Worst affected were grape growers, drawing their resources from a plenitude of sites. While one cannot draw generalisations based on a single fire, the stylistic patina of the wines, particularly the pinots, strongly suggests that a region layered with more green than most belies an omniscient beauty; an intuitive murmur beneath the loams and ironstones, alluding to the ‘cool climate’ tag as effete at best, apocryphal at worst.
Pinot noir is capricious at the best of times, and my overriding impression is that the region is now too warm for quality pinot noir of any consistency (of course there are exceptions, such as the Shaw + Smith Pinot Noir 2022 – a new breed of unicorn – and Mordrelle's Limited Release Basket Press Pinot Noir 2021 – a benchmark for Hills pinot). Far better overall was gamay, showing real promise at Artwine and Golding, each responsible for delicious wines, all red fruits bound to a bone of herbal astringency.
Vines at Shaw + Smith's Lenswood vineyard.
Sparkling wines are in fine form, although the dosage levels are to be questioned as things heat up. Think about it. The equilibrium between sugar and acidity is not as balletic a stretch when acids fall and sugars rise in the grapes. In essence, there is less-if any-need to add sugar. Low to zero dosages, vintage-dependent, seem to be the logical progression as in other warming parts of the wine world. Daosa, under the guidance of Xavier Bizot, skilfully employs oak to mitigate acid levels that are inherently lower than in his native Champagne. The wine is broad, fresh and toothsome, with a rib of gentle phenolics serving as stimuli below the meld of oak and acidity. Otherwise, Deviation Road’s suite of toasty fizz delivers hedonism and ample pleasure, embedded within a creamy mould of effusive fruit. These are wines for those who appreciate long lees ageing and autolytic riffs on truffle and buttered toast. Meanwhile, Mordrelle’s wines, fizz or otherwise, are eccentric, interesting and invariably pique the curiosity.

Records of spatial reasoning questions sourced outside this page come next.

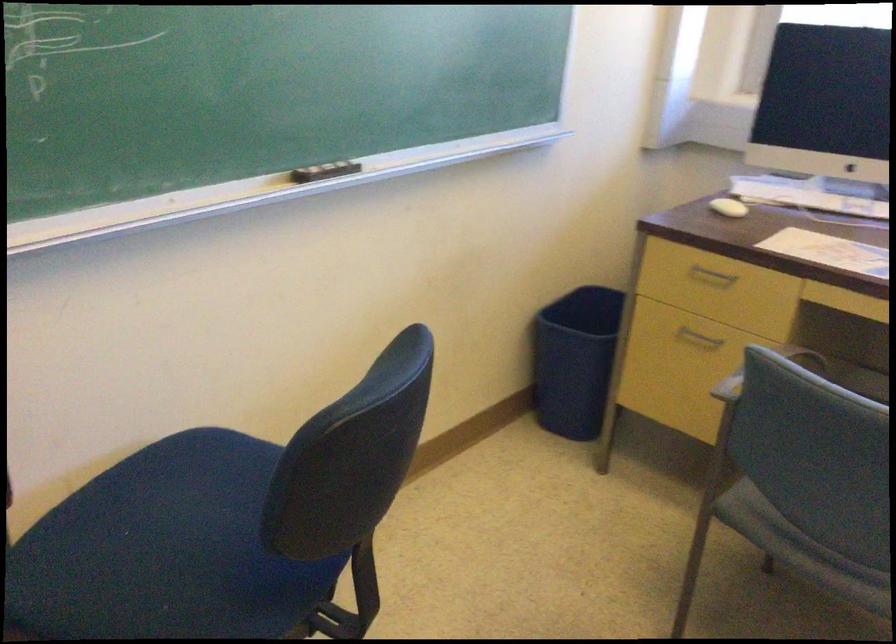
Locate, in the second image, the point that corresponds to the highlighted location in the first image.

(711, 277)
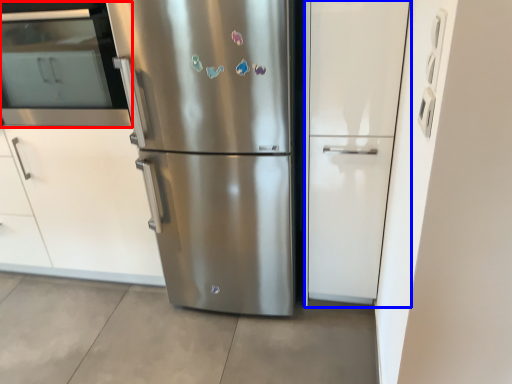
Question: Which point is closer to the camera, oven (highlighted by a red box) or glass door (highlighted by a blue box)?

Choices:
 (A) oven
 (B) glass door

Answer: (B)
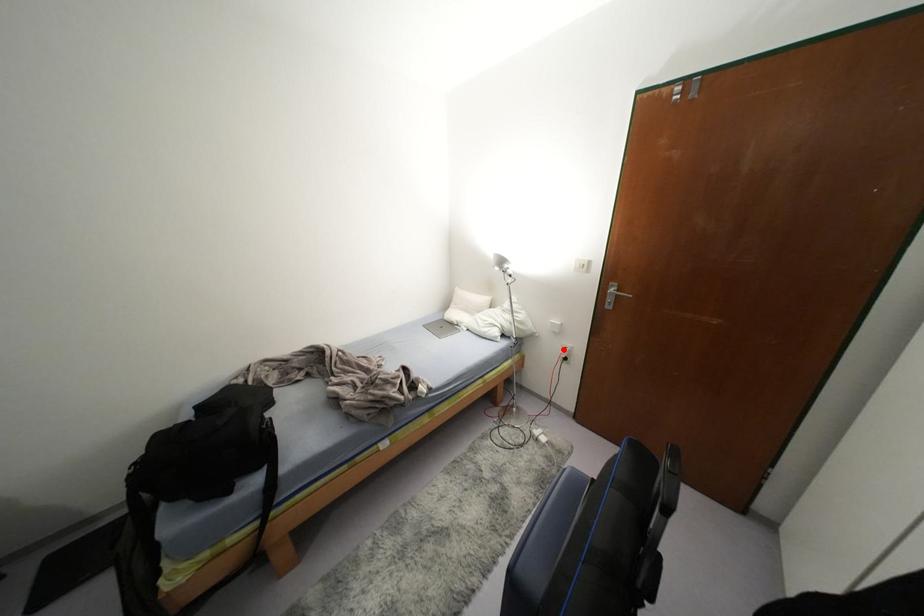
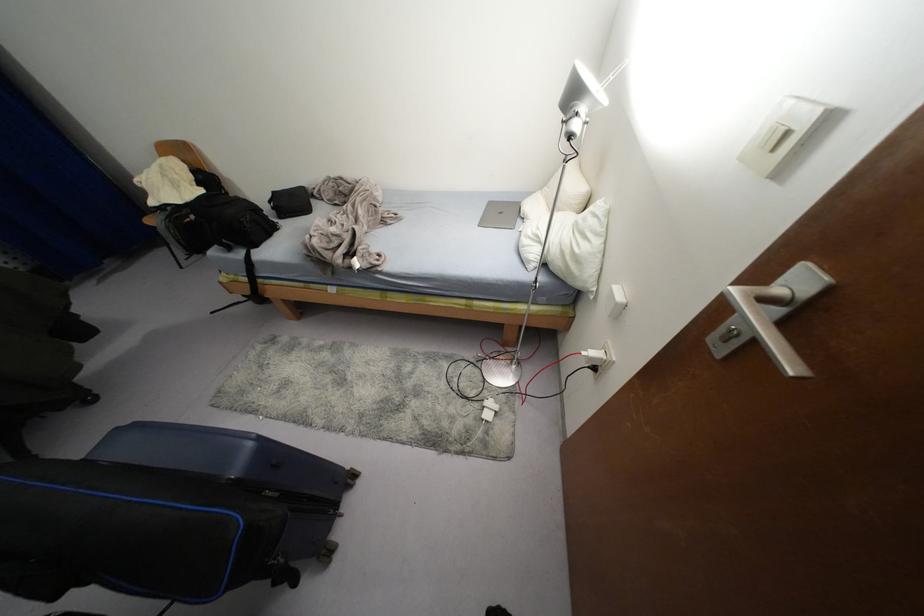
Question: I am providing you with two images of the same scene from different viewpoints. In image1, a red point is highlighted. Considering the same 3D point in image2, which of the following is correct?

Choices:
 (A) It is closer
 (B) It is farther

Answer: (A)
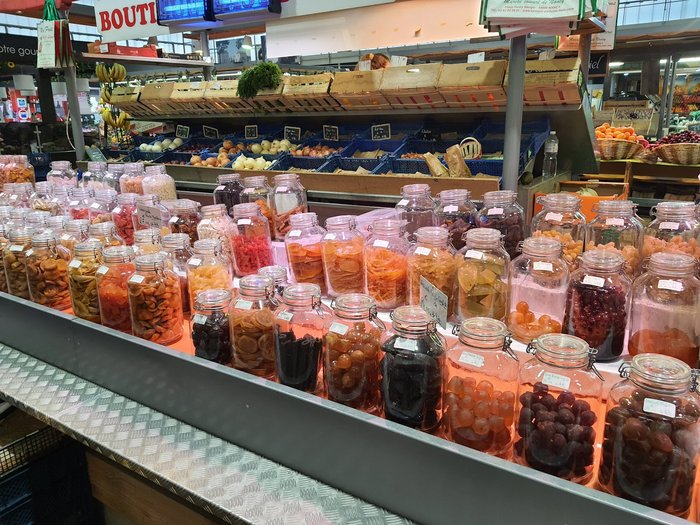
Locate an element on the screen. freezer is located at coordinates (680, 84), (644, 81).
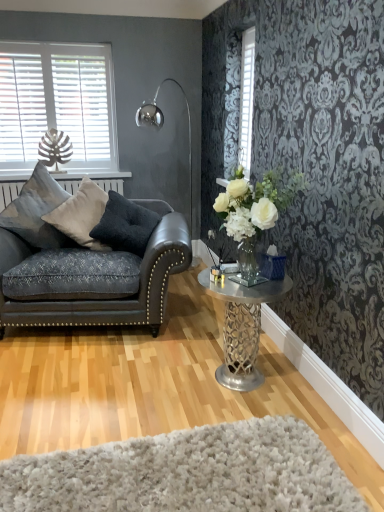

Longview’s barbera was a regional highlight for Ned.
As for shiraz, the best – and perhaps the finest wine of the region I've tasted to date this tasting cycle – was the Murdoch Hill Landau Single Vineyard Oakbank Syrah 2021**, a mid-weighted wine that evokes top expressions of the northern Rhône with soaring riffs on dried nori, tapenade, blue fruits and salumi, reverberating across a taut palate with the glint of a gun barrel, all nerve and steel.
*Please note that Campbell Mattinson is tasting Gentle Folk's wines for the 2024 Halliday Wine Companion; his reviews will be published soon.
**James Halliday tasted this wine for the 2024 Halliday Wine Companion, and his note will be used accordingly.
Statistics around the 2019 Cuddlee Creek bushfire were amended on June 19, 2023, at the request of the Adelaide Hills Wine Region.